Understanding how the loan-to-value (LTV) ratio plays into mortgage lending is an important principle for all borrowers to understand. The loan-to-value ratio is the amount of money the borrower needs to purchase a property of a certain appraised value.
For example, if a borrower intends to purchase a $150,000 home and has a down payment of $20,000; he’ll need a $130,000 loan. The LTV for this example would be $130,000/$150,000 or 87% LTV.
The LTV component is a primary risk factor lenders consider when scrutinizing a mortgage loan application. Borrowers with exceptional credit and a substantial down payment typically qualify for the most financing (over 80% LTV). For those with stellar credit records, some lenders will extend 100% financing.
The Importance of a Healthy Down Payment
One way lenders determine how much loan to approve is through the borrower’s down payment. The down payment is a percent of the sales price that the borrower produces. The higher the down payment, the less of a risk the borrower is to the lender. For instance if the borrower seeks a $250,000 mortgage with an LTV of 80%, he would need to produce a 20% down payment or $50,000.
One hurdle borrowers run into is finding the necessary amount of money for the down payment. Not all borrowers have enough reserves to produce a large down payment. In addition to savings, borrowers can tap into:
- 401 (k) plan
- Sell stocks
- State government run subsidy program (requirements differ per state)Friends and family members
In addition to finding the money, sellers will sometimes help buyers with the down payment through a carry-back mortgage. The notion allows sellers to leverage their cash to compete in a difficult market.
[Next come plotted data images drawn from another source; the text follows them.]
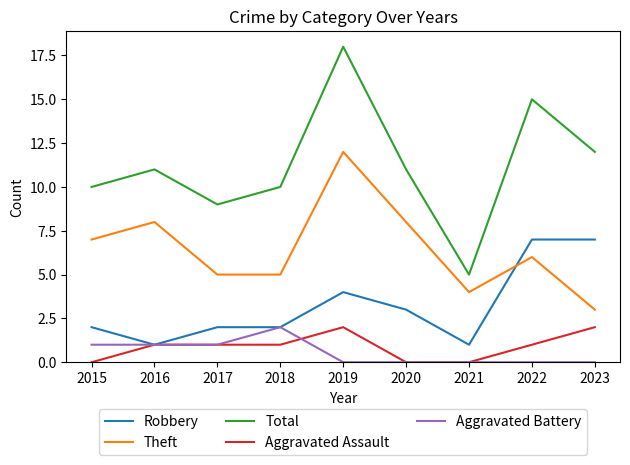

Reading left to right, transcribe all the data shown in this chart.

Robbery: 2015=2	2016=1	2017=2	2018=2	2019=4	2020=3	2021=1	2022=7	2023=7
Theft: 2015=7	2016=8	2017=5	2018=5	2019=12	2020=8	2021=4	2022=6	2023=3
Total: 2015=10	2016=11	2017=9	2018=10	2019=18	2020=11	2021=5	2022=15	2023=12
Aggravated Assault: 2015=0	2016=1	2017=1	2018=1	2019=2	2020=0	2021=0	2022=1	2023=2
Aggravated Battery: 2015=1	2016=1	2017=1	2018=2	2019=0	2020=0	2021=0	2022=0	2023=0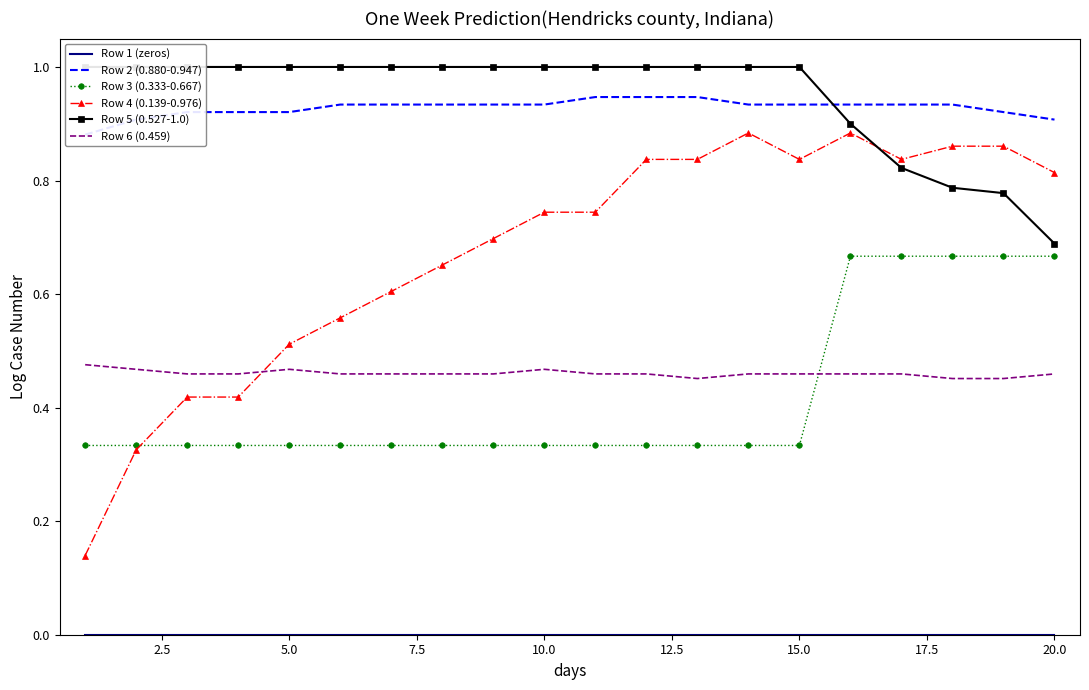

What is the minimum value for Row 5 (0.527-1.0)?

0.7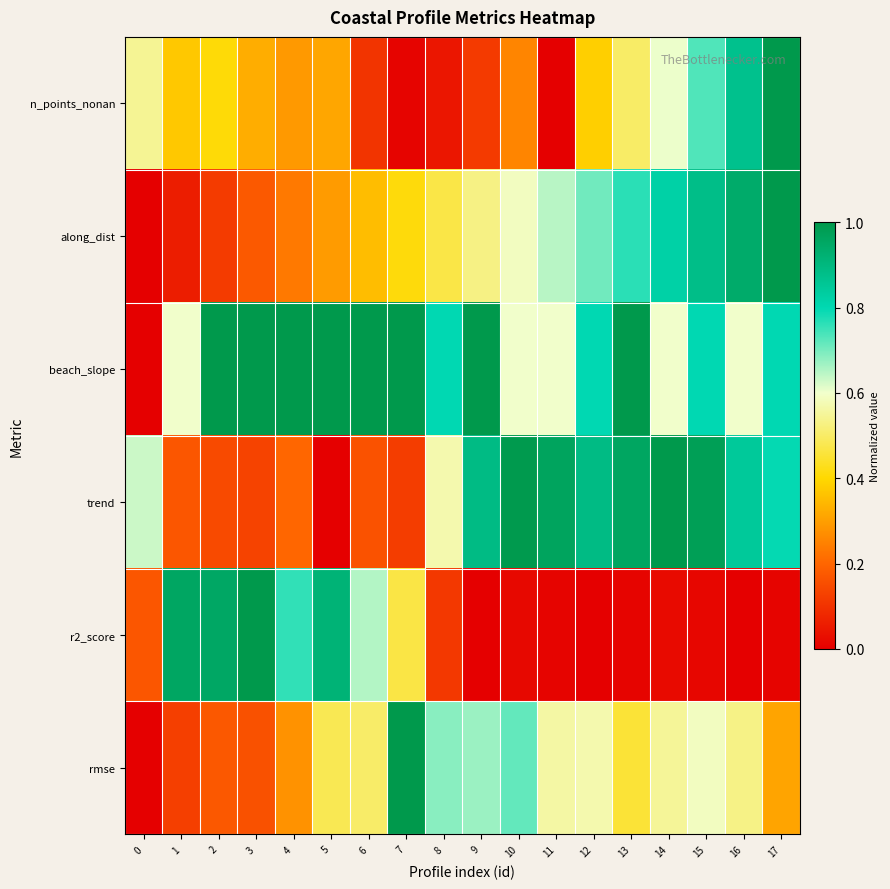

Rank the series at 13 from lowest to highest value.

r2_score, rmse, n_points_nonan, along_dist, trend, beach_slope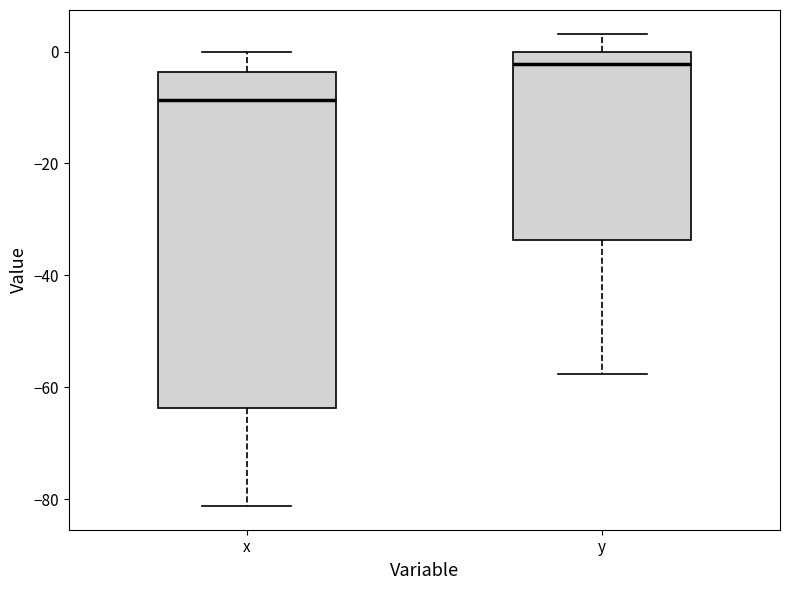

Comparing the boxes themselves (not the whiskers), which one is the tallest?

x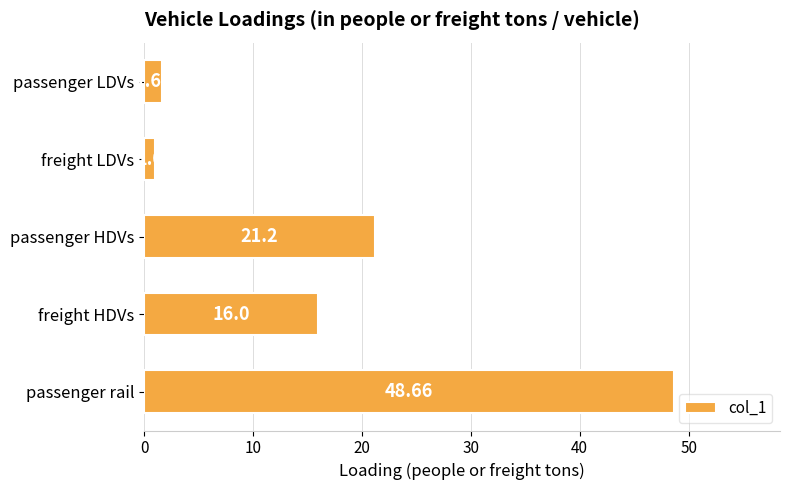

Which label corresponds to the smallest value in the chart?

freight LDVs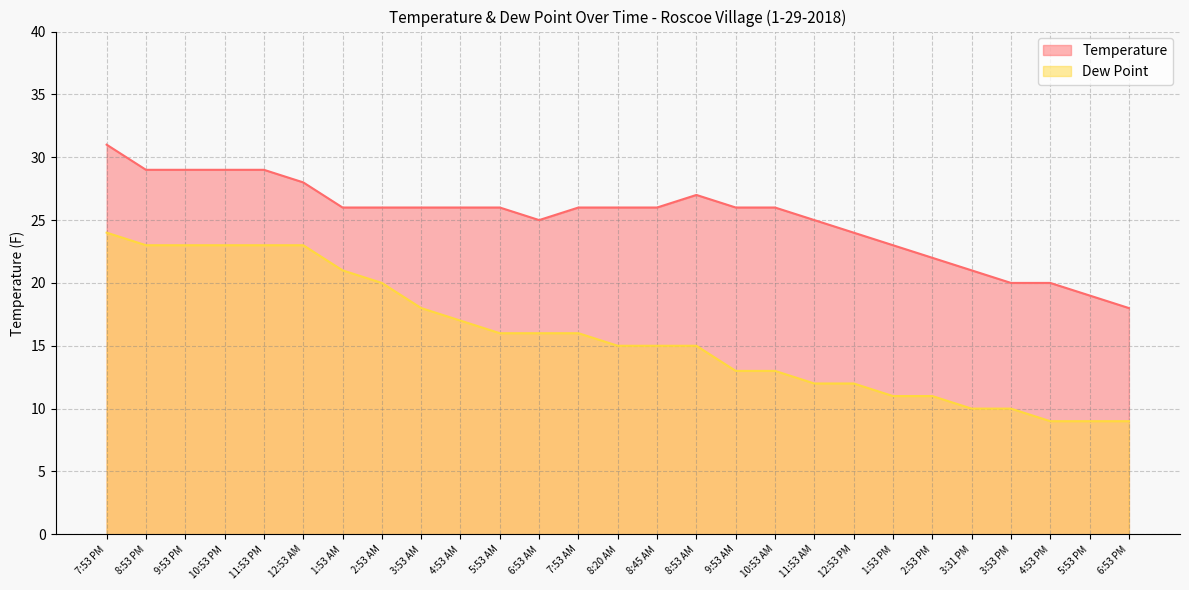

Reading right to left, transcribe all the data shown in this chart.

Temperature: 6:53 PM=18	5:53 PM=19	4:53 PM=20	3:53 PM=20	3:31 PM=21	2:53 PM=22	1:53 PM=23	12:53 PM=24	11:53 AM=25	10:53 AM=26	9:53 AM=26	8:53 AM=27	8:45 AM=26	8:20 AM=26	7:53 AM=26	6:53 AM=25	5:53 AM=26	4:53 AM=26	3:53 AM=26	2:53 AM=26	1:53 AM=26	12:53 AM=28	11:53 PM=29	10:53 PM=29	9:53 PM=29	8:53 PM=29	7:53 PM=31
Dew Point: 6:53 PM=9	5:53 PM=9	4:53 PM=9	3:53 PM=10	3:31 PM=10	2:53 PM=11	1:53 PM=11	12:53 PM=12	11:53 AM=12	10:53 AM=13	9:53 AM=13	8:53 AM=15	8:45 AM=15	8:20 AM=15	7:53 AM=16	6:53 AM=16	5:53 AM=16	4:53 AM=17	3:53 AM=18	2:53 AM=20	1:53 AM=21	12:53 AM=23	11:53 PM=23	10:53 PM=23	9:53 PM=23	8:53 PM=23	7:53 PM=24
How the Appraisal Influences the LTV
Before obtaining a loan, the borrower’s property must undergo a professional appraisal. Regardless of the asking price, the appraisal report will provide the approximate value on which the lender can base loan recommendations.
Should the appraisal come in considerably lower than the asking price and the borrower needs more than 80% financing; the deal may fall through. However, borrowers can take a few steps to ensure that they not only receive a fair appraisal but determine if the property price is artificially inflated:
- Conduct due diligence by researching other comparable home sold in the area
- Track the property’s sale record to determine how much the home appreciated
- Ask the appraiser questions prior to the site visit about knowledge of current neighborhood and market appraisal trends
- Review the appraiser’s report to determine if it includes all of the home’s features and benefits (which could sway the report toward a lesser value if missing)
Although the appraisal sets the tone for the lending process; it is by no means set in stone. Borrowers can have the property re-appraised if they believe the appraiser made glaring mistakes on the report or completely under-estimated the property’s valuation as compared to other comparable properties sold within the last two years.
Borrower’s Credit Rating Impact on the LTV
Lenders are less likely to offer considerable financing to borrowers with low credit scores (typically under 620). Typically LTV ratios under 80% are associated with high risk borrowers. These borrowers have access to only the higher rates due to:
- High debt-to-income ratio
- A track record of making previous late mortgage payments
- High loan amounts (including personal and credit cards)
- No or sketchy income documentation
- Low down payments or cash reserves
Borrowers with a higher the credit rating receive the lower rates and higher financing because they are considered to be less of a default risk than those with black marks on their credit report.